Indian tail crumbles under Lyon pressure
Ajinkya Rahane never got going, cut off by a crook decision. Rohit Sharma stayed for a long but never good time. Wriddhiman Saha the opposite. His antidote to the pressure was to thrash 13 runs from 10 balls. But the understudy wicketkeeper ran down the wicket once too rashly and was bowled.
In Kohli’s mind the numbers kept moving. Runs to win, balls remaining, overs until the new ball was due. He had accelerated to 141 knowing the fragility in competence and temperament around him. Suddenly getting there quickly was an additional imperative and burden.
Kohli rocked back to Lyon and lifted him into the deep. At the moment of impact he knew he had dragged the shot. It was one mistake more than he could afford.
Mitch Marsh leant beneath the falling ball on the midwicket boundary knowing precisely what was at stake. Some moments simply have to be grasped not grassed. With the task complete Marsh knelt on the turf and put his left hand to his eyes in relief.

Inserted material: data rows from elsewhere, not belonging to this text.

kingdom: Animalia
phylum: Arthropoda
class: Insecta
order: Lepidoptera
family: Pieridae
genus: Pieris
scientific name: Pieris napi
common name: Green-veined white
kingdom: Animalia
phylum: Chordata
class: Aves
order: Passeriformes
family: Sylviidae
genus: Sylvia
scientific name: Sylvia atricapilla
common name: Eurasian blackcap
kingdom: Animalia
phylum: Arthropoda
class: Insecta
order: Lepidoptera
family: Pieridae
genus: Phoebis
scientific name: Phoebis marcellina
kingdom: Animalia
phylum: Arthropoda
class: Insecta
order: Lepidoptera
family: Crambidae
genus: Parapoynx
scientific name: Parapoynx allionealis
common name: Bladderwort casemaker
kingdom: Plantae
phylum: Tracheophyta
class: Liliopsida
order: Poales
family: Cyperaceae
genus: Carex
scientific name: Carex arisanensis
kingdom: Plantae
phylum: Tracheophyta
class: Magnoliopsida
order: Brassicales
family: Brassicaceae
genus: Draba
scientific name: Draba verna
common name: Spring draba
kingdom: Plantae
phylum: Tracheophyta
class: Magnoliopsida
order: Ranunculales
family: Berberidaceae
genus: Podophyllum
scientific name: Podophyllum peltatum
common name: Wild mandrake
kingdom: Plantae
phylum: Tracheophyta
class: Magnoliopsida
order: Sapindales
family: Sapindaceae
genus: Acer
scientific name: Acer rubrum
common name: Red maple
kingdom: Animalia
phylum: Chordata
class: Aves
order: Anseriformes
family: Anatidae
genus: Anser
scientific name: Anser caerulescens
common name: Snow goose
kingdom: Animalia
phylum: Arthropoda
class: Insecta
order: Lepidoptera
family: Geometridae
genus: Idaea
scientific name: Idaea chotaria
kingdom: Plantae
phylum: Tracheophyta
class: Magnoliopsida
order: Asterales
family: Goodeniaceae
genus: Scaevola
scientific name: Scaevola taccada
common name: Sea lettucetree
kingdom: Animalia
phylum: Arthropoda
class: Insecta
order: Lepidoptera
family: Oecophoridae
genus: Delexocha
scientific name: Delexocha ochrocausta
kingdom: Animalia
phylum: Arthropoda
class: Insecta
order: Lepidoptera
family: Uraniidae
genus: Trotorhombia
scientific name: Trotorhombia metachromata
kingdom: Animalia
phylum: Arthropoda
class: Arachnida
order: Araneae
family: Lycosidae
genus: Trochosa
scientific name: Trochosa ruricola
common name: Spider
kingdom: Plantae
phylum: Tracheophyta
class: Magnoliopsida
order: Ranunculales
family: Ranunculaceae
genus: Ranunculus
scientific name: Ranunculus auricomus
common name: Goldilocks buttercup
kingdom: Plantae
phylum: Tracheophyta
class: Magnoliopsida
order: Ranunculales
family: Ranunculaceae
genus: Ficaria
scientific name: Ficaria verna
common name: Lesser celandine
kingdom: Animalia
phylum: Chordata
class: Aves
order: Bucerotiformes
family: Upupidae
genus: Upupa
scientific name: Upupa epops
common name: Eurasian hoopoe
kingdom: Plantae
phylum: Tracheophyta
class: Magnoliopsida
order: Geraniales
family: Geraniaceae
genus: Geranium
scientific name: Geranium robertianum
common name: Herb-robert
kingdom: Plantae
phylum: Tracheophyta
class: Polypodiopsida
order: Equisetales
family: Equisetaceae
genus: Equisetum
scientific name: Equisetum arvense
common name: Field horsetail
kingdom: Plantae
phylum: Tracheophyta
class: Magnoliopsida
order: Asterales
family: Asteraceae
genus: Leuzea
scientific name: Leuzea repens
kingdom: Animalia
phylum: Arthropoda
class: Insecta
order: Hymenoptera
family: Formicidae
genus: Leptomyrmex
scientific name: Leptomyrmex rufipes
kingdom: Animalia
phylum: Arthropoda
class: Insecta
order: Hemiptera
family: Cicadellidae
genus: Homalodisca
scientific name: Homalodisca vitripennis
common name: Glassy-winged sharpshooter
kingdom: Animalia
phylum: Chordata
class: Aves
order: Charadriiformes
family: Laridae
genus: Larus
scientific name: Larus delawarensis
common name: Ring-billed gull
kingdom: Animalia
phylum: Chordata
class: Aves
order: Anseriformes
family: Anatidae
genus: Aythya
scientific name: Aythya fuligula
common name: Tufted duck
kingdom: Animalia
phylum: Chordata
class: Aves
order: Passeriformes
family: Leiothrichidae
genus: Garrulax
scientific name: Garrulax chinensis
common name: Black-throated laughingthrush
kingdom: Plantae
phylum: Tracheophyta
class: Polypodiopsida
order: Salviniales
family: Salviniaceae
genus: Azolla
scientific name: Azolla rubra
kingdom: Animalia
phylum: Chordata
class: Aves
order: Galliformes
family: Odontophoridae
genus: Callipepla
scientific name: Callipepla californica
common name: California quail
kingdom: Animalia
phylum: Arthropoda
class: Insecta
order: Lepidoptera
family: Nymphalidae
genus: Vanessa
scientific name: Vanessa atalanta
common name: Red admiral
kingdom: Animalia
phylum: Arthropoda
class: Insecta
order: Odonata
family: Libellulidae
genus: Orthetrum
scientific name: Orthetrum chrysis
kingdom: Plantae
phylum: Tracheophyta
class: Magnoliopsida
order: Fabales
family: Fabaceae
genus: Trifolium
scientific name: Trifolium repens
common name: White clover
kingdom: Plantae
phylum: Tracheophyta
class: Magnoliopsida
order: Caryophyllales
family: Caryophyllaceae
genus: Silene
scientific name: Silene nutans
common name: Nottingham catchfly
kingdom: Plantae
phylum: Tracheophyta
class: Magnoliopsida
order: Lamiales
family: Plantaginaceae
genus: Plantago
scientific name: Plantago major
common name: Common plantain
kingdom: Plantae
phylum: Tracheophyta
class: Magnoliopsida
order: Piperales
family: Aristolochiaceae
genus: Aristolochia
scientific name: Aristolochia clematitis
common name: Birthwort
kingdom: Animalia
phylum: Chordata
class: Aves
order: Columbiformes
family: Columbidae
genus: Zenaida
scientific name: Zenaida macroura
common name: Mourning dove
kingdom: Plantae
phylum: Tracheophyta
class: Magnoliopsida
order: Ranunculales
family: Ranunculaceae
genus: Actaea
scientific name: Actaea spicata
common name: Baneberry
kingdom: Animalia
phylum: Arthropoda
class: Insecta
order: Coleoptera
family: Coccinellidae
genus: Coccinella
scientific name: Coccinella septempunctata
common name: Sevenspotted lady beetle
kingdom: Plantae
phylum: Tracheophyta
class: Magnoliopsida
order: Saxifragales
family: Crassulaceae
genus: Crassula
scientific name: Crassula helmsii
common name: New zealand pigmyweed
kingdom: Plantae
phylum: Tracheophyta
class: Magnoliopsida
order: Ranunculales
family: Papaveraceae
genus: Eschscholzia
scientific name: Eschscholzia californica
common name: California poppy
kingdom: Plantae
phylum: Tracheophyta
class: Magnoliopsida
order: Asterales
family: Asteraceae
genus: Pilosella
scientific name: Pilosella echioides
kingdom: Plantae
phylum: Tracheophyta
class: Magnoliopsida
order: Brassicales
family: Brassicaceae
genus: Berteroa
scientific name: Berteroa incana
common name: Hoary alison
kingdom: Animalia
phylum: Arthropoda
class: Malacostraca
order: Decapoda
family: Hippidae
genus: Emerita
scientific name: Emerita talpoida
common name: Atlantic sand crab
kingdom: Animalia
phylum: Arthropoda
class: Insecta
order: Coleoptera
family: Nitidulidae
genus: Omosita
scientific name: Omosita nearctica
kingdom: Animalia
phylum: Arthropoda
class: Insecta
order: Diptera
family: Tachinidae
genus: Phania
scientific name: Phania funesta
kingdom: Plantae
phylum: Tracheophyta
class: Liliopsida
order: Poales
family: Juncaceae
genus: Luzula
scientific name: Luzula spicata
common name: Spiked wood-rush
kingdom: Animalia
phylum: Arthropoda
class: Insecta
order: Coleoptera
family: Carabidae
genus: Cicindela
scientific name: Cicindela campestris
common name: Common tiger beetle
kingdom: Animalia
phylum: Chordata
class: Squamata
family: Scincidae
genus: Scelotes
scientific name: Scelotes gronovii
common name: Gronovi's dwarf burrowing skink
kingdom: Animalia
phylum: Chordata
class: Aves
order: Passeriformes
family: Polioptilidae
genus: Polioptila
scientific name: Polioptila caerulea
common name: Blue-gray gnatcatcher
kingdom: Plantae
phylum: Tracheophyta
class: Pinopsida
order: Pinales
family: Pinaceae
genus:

Half a ground away Kohli folded in half in despair. For all his efforts, one of finest second innings centuries his contemporaries could recall, his moment as national captain would end without the prize for which he had grafted.
The rest was mopping up. Brad Haddin handsomely auditioned for his prolonged stay as captain.
When he called for the new ball Mitch Johnson struck immediately. Having decided to leave it with Lyon, the spinner fittingly took the final wicket instantaneously. Seven second innings scalps to go with five in the first dig.
Haddin noted the team had relied on skill rather than resorting to emotion to grasp victory. He felt this an important commendation. That is the way with flint hard cricketers. The emotion was left to the aftermath. The tributes and the dedications.
As he affectionately ruffled the 408 painted on the field the many burdens of Lyon were lightened. Never again can it be said he has not bowled his country to victory.